Костя переживал впустую. Он купил дочери то, что не могло ей принадлежать, он ее убил. Он не развелся, Нина собралась в Мексику, и поэтому ей разворотили башку из пистолета. Вряд ли Уманский посчитал себя виновным, но, допускаю, много страдал «как все могло быть по-другому», предчувствуя впереди одинокие десятилетия, но опять впустую: три трупа под фамилией Umanski, а не два в «жертвах авиакатастрофы» – вот все, что могло быть «по-другому».
Но это не называется драмой. Это вообще никак не называется, это в порядке вещей.
Я, включая телевизор и пока шла реклама – бах, бах, бах! – пытался подрисовать себя в эту историю, но я туда не вязался. Что за проблема – с кем спать? Я отношусь к женщинам как к собакам. В юности мечтал завести свою, и много раз получалось. Я люблю с ней гулять, рассказывая, как прошел день, или просто молча. И она всегда смотрит на меня так, словно все понимает. Мне так легко сделать ее счастливой, крикнув: «Ко мне!». Она всегда первой встречает у меня у дверей и полгода будет скучать, если я умру. Мне бывает приятно ее гладить, обнимать, и сердце иногда замирает, когда после разлуки она с разбега бросается лапами мне на грудь и лижет лицо. Я забочусь о ее щенках. Меня забавляет ее гоньба за кошками. Я злюсь, когда она бессмысленно лает среди ночи. Она все время норовит забраться в мою постель. Этого нельзя допускать. Спать я хочу один. Спать надо в пустыне, чтобы никто не дышал рядом. Чтобы хотя бы во сне – ты был на воле.

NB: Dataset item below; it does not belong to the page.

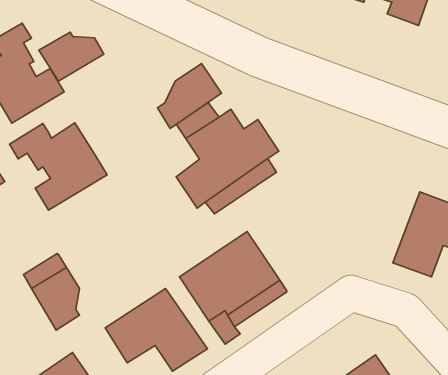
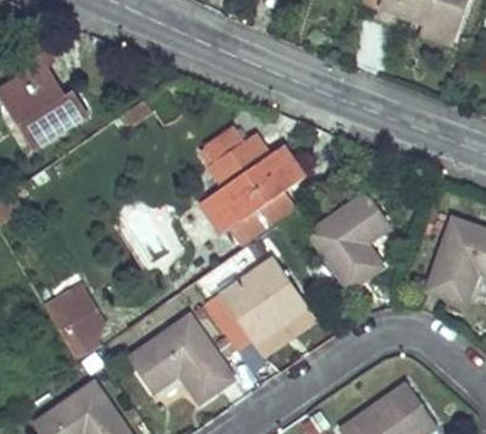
building: [39,32,104,81] -> none
building: [158,64,221,128] -> none
building: [10,123,107,210] -> none
building: none -> [307,191,391,289]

Врач тщательно и непонятно рисовала синей пастой, куда должна поворачиваться при гимнастике голова – стрелочки и дынька головы с треугольным носом.
– В бассейне первые два месяца надо плавать как ребенок, резвясь, – она продемонстрировала пару взмахов лебедушки из русского танца. Старший преподаватель кафедры неврологии. В конверте ее ожидала тысяча рублей.